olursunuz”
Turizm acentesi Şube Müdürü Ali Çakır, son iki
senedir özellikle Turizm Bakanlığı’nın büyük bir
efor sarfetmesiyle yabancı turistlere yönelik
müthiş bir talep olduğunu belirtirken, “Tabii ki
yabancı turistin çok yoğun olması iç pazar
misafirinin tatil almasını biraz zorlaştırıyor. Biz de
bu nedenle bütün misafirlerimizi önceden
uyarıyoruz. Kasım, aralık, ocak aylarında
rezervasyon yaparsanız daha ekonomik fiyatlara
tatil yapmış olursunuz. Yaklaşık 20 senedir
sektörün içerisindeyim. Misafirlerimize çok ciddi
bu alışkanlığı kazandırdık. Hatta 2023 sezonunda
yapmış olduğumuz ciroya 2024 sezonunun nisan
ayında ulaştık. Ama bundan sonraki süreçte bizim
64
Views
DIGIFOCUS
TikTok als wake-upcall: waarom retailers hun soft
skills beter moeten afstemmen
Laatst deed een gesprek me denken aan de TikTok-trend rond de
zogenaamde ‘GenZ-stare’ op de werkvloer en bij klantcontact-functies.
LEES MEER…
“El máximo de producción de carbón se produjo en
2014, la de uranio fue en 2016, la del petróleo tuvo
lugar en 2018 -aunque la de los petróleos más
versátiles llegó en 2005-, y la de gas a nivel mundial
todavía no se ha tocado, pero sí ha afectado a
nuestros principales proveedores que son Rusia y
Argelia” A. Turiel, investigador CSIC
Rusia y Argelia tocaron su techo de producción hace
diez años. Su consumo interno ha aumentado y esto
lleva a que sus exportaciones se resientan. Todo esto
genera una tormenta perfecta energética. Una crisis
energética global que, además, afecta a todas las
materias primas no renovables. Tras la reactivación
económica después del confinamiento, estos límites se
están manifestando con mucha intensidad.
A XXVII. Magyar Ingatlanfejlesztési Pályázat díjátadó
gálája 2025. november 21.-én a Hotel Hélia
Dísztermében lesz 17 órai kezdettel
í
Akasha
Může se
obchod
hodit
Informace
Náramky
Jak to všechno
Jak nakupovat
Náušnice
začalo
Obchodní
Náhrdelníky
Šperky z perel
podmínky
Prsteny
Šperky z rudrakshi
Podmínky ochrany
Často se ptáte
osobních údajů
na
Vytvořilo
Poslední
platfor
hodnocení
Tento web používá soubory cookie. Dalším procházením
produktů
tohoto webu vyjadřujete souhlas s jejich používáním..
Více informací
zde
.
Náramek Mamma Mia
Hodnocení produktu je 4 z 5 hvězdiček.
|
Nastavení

--------------------

Rewrite the text of all the records, changing each "Rusia" to "Noruega" and leaving everything else unchanged.

YOUR RESPONSE >>
olursunuz”
Turizm acentesi Şube Müdürü Ali Çakır, son iki
senedir özellikle Turizm Bakanlığı’nın büyük bir
efor sarfetmesiyle yabancı turistlere yönelik
müthiş bir talep olduğunu belirtirken, “Tabii ki
yabancı turistin çok yoğun olması iç pazar
misafirinin tatil almasını biraz zorlaştırıyor. Biz de
bu nedenle bütün misafirlerimizi önceden
uyarıyoruz. Kasım, aralık, ocak aylarında
rezervasyon yaparsanız daha ekonomik fiyatlara
tatil yapmış olursunuz. Yaklaşık 20 senedir
sektörün içerisindeyim. Misafirlerimize çok ciddi
bu alışkanlığı kazandırdık. Hatta 2023 sezonunda
yapmış olduğumuz ciroya 2024 sezonunun nisan
ayında ulaştık. Ama bundan sonraki süreçte bizim
64
Views
DIGIFOCUS
TikTok als wake-upcall: waarom retailers hun soft
skills beter moeten afstemmen
Laatst deed een gesprek me denken aan de TikTok-trend rond de
zogenaamde ‘GenZ-stare’ op de werkvloer en bij klantcontact-functies.
LEES MEER…
“El máximo de producción de carbón se produjo en
2014, la de uranio fue en 2016, la del petróleo tuvo
lugar en 2018 -aunque la de los petróleos más
versátiles llegó en 2005-, y la de gas a nivel mundial
todavía no se ha tocado, pero sí ha afectado a
nuestros principales proveedores que son Noruega y
Argelia” A. Turiel, investigador CSIC
Noruega y Argelia tocaron su techo de producción hace
diez años. Su consumo interno ha aumentado y esto
lleva a que sus exportaciones se resientan. Todo esto
genera una tormenta perfecta energética. Una crisis
energética global que, además, afecta a todas las
materias primas no renovables. Tras la reactivación
económica después del confinamiento, estos límites se
están manifestando con mucha intensidad.
A XXVII. Magyar Ingatlanfejlesztési Pályázat díjátadó
gálája 2025. november 21.-én a Hotel Hélia
Dísztermében lesz 17 órai kezdettel
í
Akasha
Může se
obchod
hodit
Informace
Náramky
Jak to všechno
Jak nakupovat
Náušnice
začalo
Obchodní
Náhrdelníky
Šperky z perel
podmínky
Prsteny
Šperky z rudrakshi
Podmínky ochrany
Často se ptáte
osobních údajů
na
Vytvořilo
Poslední
platfor
hodnocení
Tento web používá soubory cookie. Dalším procházením
produktů
tohoto webu vyjadřujete souhlas s jejich používáním..
Více informací
zde
.
Náramek Mamma Mia
Hodnocení produktu je 4 z 5 hvězdiček.
|
Nastavení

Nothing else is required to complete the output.